Минуты сливались в одно сплошное, вязкое месиво. И вот Итан, закутанный в одеяло, уже сидел на краю борта машины скорой помощи, дрожащими руками сжимая кружку с обжигающим чаем. Горячая жидкость не грела, а наоборот, её пар только усиливал озноб, поэтому парень поставил её на землю. «Шок, температура и несколько ушибов» - ничего ужасного, хоть и ощущалось иначе. Он не слышал ни гомона голосов вокруг, ни сирен машин, даже собственное дыхание отдавалось эхом где-то в висках. Единственное, что оставалось неизменимым - это зуд в руке, где, казалось, что-то шевелилось под кожей.
— Итан! — раздался резкий, почти пронзительный вскрик, заставив его вздрогнуть и едва не выронить чашку.
Машина только-только успела остановиться, а Мэнди уже кинулась наружу. Она была одета в привычную, лёгкую атласную ночнушку, с наспех накинутом пальто сверху, на ногах - домашние тапочки. Щёки впалые, лицо осунувшееся, глаза – тусклые и выцветшие, а во взъерошенных волосах проступала седина, что было несвойственно женщине, которую волнует мнение окружающих. Хотя в эту минуту Мэнди не замечала ни собственного внешнего вида, ни людей вокруг - только он, её внук, её мальчик, живой.
— Ты жив! Милый мой, ты жив... — Мэнди упала перед ним на колени, и прижала Итана к себе так крепко, будто хотела вырвать обратно из рук того ужаса, что пытался забрать его, навзрыд плача, зарываясь пальцами во влажные волосы мальчика, смотря в немигающие, но полные слёз зелёные и испуганные глаза.
— Бабушка... — губы предательски дрогнули, а голос оборвался в сдавленном всхлипе, когда Итан обхватил её трясущиеся руки своими ладонями. Всего лишь ребёнок, но судьба уже поспешила сделать его взрослым.
— Хороший мой... — сердце Мэнди разрывалось при одном его виде. Бабушка покрывала лоб и впавшие скулы поцелуями, прижимала к груди, рыдала в голос, шепча, что он молодец, что теперь всё будет хорошо, что он дома.
Из машины неуверенно и рассеяно выбежал Джон. Мужчина не закрыл дверь, не отвечал на чьи-то вопросы, словно всё было неважно. На нём была простая футболка и застиранные джинсы, волосы растрёпаны, лицо мертвенно бледное. Глаза бегают из стороны в сторону, в поиске, но стоило ему увидеть сына - Джон застыл.

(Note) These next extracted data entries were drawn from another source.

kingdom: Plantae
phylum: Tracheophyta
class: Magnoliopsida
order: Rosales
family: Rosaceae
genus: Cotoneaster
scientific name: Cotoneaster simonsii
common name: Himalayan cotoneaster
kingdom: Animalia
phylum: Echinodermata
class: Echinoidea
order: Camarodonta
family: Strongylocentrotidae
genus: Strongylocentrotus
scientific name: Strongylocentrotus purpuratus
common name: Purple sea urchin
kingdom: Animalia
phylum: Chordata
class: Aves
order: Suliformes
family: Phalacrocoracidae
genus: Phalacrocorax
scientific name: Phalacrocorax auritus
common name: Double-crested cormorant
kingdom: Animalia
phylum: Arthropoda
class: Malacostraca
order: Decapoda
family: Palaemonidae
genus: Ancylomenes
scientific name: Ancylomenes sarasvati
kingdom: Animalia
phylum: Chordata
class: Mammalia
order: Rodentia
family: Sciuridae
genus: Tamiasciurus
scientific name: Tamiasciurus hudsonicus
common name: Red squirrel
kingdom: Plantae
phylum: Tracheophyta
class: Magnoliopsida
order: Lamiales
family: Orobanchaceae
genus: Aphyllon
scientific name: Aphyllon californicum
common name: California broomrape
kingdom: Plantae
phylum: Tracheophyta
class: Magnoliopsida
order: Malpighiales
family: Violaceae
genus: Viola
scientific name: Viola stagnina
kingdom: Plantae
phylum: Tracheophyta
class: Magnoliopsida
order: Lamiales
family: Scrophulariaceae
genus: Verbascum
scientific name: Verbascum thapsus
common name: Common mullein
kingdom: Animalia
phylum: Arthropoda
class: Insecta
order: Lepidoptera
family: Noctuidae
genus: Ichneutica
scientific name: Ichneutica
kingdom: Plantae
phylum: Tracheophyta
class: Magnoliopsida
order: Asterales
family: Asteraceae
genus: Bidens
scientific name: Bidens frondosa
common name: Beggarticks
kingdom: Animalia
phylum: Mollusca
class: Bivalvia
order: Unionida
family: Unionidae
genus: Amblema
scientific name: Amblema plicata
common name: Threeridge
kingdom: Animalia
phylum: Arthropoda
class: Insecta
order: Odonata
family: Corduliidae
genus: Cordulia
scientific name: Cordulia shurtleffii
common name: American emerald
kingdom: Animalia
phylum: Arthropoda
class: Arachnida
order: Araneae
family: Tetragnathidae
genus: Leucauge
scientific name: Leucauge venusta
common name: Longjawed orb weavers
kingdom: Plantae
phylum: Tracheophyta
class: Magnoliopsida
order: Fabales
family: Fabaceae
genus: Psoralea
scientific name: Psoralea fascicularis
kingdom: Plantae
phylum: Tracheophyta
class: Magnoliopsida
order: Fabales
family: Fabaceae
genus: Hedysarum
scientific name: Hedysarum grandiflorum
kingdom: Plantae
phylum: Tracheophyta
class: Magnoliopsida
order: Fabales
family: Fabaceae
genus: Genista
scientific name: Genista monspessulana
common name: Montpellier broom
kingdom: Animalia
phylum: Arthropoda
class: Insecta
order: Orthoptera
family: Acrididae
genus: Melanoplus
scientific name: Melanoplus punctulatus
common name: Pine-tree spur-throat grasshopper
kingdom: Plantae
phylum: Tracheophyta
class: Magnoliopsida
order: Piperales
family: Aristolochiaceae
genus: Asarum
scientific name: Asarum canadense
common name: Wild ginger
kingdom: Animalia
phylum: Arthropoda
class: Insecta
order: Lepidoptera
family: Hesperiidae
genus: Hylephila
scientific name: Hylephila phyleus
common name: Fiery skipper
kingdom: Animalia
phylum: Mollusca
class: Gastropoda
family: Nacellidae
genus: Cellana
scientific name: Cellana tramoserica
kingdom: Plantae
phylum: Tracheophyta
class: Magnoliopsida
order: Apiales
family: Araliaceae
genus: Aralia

Он смотрел на дрожащего и обессиленного мальчишку, который не кричал, не злился, а плакал - тихо, горько, вцепившись в бабушку. В этот миг Джону показалось, что время отмоталось назад: перед ним был не подросток, а то самое маленькое дитя, ради которого он тогда боролся, в которого пытался вложить хоть что-то хорошее, которого потом ненавидел и винил в смерти жены... и которого всё равно, глубоко, до боли любил.
Сломанный, а значит такой же, как Сара после его рождения. Воспоминания, которые Джон пытался загнать глубже, накрыли волной. Он приложил руку к груди, глухо застонал, колени подкосились, и мужчина, сделав пару шагов, медленно осел рядом, не в силах сдерживать дрожь. Рядом с собой он увидел только это крошечное, избитое временем существо – мальчика, сына, свою кровь. Джон протянул руку, нерешительно коснувшись плеча Итана, а затем притянул парня ближе.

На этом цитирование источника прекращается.